Future work is to adapt the simulator using a two-step GA to evolve a model that is both calibrated (in the sense outlined in the first experiment) and valid (using the distance measure we just discussed).

5 Discussion

Agent-Based Modelling and Simulation is a powerful tool for doing research into complex systems, such as education, and while it has so far not been used in this field, we believe the data is now available to take advantage of this methodology. Moreover, data-driven research into education is a fast-growing field of research, and ABMS can take advantage of increasingly sophisticated quantitative metrics of education to incorporate into the agent models. Once agent-based models are sufficiently robust, they can even help validate these metrics, by quantifying how much explanatory power they add in the model, in comparison to the added complexity. This can be an invariable tool in quantitative research into education, by helping to hone in on what metrics best explain and predict student learning, and present such information to the students, teachers, parents and other stakeholders. Moreover, simulations can be designed to test what type of interventions work best.

Our own agent-based model, although still in an early stage, is intended in such a capacity.
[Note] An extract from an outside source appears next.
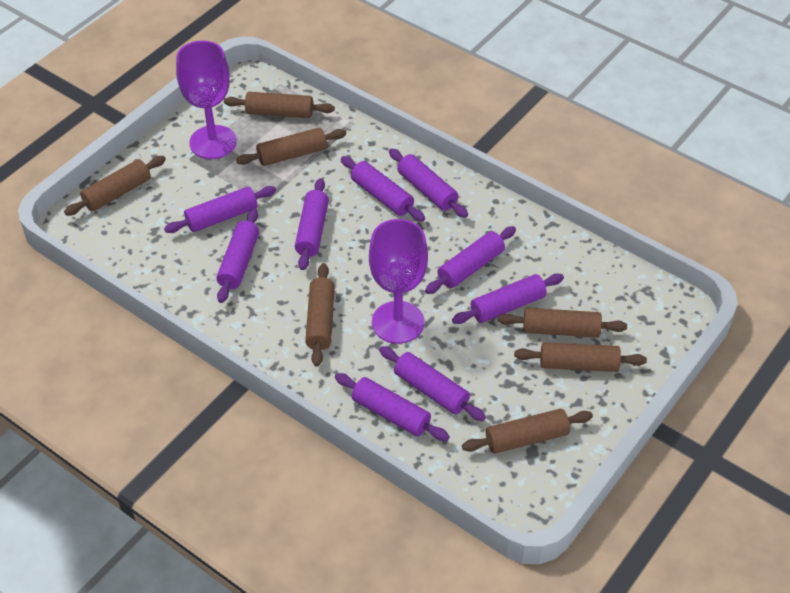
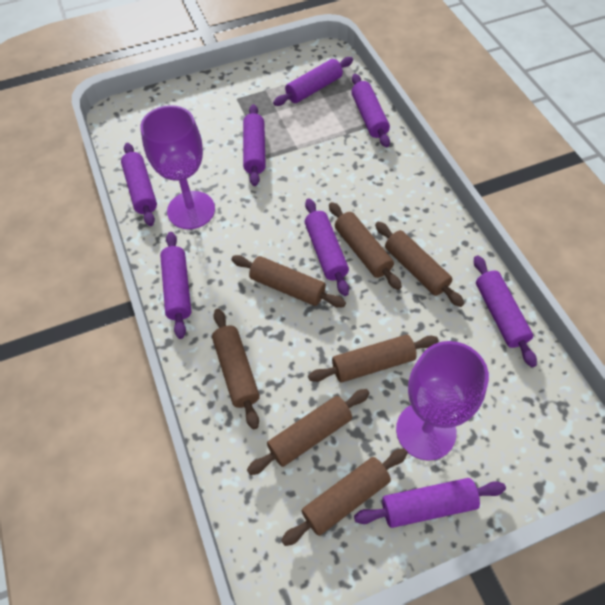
purple rolling pin: 9 -> 8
The model as described thus far is a first step, and we have specific extensions planned to better take advantage of the unique possibilities of agent-based approaches: the rules that are created to differentiate between agents’ behaviour do not take social interactions into account, and the student profile does not take motivational factors or learning styles into account. Moreover, we are still working on creating a valid model based on the data we gather, but the potential is clear: we can take real class profiles and test how they perform using a different content profile. If the students are more engaged than their input profile suggested, this is an indication that perhaps that type of content works better with that class. We can design experiments to test such hypotheses and use a methodology like design-based research [2] to iteratively improve the model and test its predictions.